Cancer therapy
Chemotherapy
Chemotherapy (pronounced keem-o-therapy) is the use of certain drugs to treat disease, as distinct from other forms of treatment, such as surgery. Chemotherapy dates at least as far back as the use, by the Indians of Peru, of cinchona bark in the treatment of fevers, such as malaria. The first modern chemotheraputic agent was Paul Ehrlich's arsphenamine, an arsenic compound discovered in 1909 and used to treat syphilis. This was later followed by penicillin.

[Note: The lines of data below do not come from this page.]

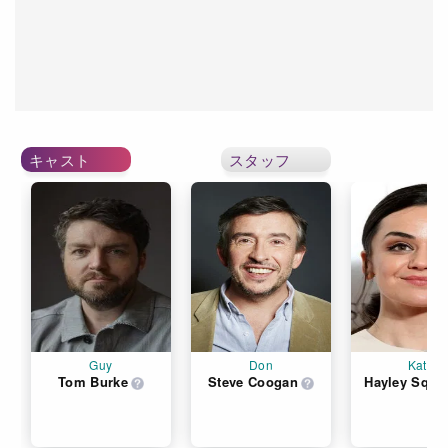
キャスト
スタッフ
Guy
Don
Kate
Tom Burke
Steve Coogan
Hayley Squir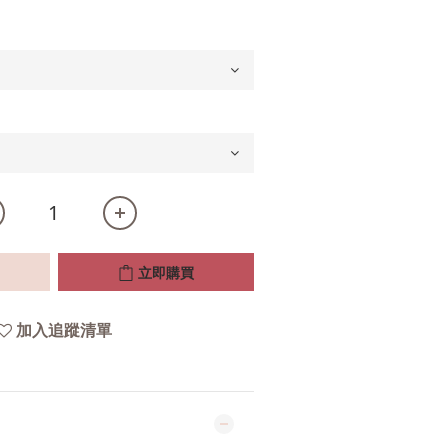
立即購買
加入追蹤清單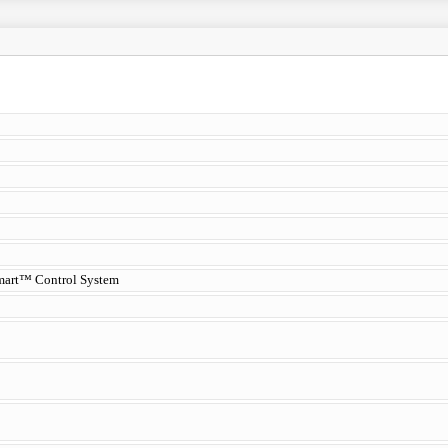
mart™ Control System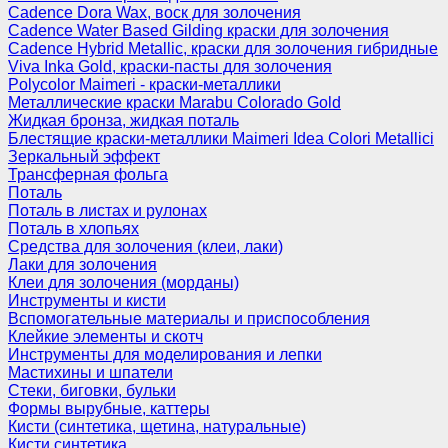
Cadence Dora Wax, воск для золочения
Cadence Water Based Gilding краски для золочения
Cadence Hybrid Metallic, краски для золочения гибридные
Viva Inka Gold, краски-пасты для золочения
Polycolor Maimeri - краски-металлики
Металлические краски Marabu Colorado Gold
Жидкая бронза, жидкая поталь
Блестящие краски-металлики Maimeri Idea Colori Metallici
Зеркальный эффект
Трансферная фольга
Поталь
Поталь в листах и рулонах
Поталь в хлопьях
Средства для золочения (клеи, лаки)
Лаки для золочения
Клеи для золочения (морданы)
Инструменты и кисти
Вспомогательные материалы и приспособления
Клейкие элементы и скотч
Инструменты для моделирования и лепки
Мастихины и шпатели
Стеки, биговки, бульки
Формы вырубные, каттеры
Кисти (синтетика, щетина, натуральные)
Кисти синтетика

Please note that today, the term chemotherapy is mostly used for the drug treatment of cancer, and the rest of this article discusses that topic. Antibiotics are referred to as antibacterial chemotherapy, but in medical practice this word is only used in the context of the treatment of tuberculosis.
Other uses of chemotherapy agents (including the ones mentioned below) are the treatment of autoimmune disease (DMARDs).
Radiation therapy
Radiation therapy (or radiotherapy) is the medical use of ionizing radiation as part of cancer treatment to control malignant cells (not to be confused with radiology, the use of radiation in medical imaging and diagnosis). Although radiotherapy is often used as part of curative therapy, it is occasionally used as a palliative treatment, where cure is not possible and the aim is for symptomatic relief. Other rare uses are to wipe out the immune system prior to transplant to reduce the incidence of tissue rejection, called TBI or Total Body Irradiation; to calm hyperactive muscles -- such as might cause twitchy eyes -- with mild superficial treatments; and to form scar tissue around a STENT to reinforce the vascular wall.
Immunotherapy
Immunotherapy is a disease treatment based upon the concept of triggering the body's own natural defenses to fight off the disease, usually by stimulating the immune system either locally or systemically.
Oncology represents one of the most actively researched areas of immunotherapy, and offers the promise of new therapies for cancer, based upon the idea of stimulating the patient's immune system to attack the malignant tumor cells that are responsible for the disease.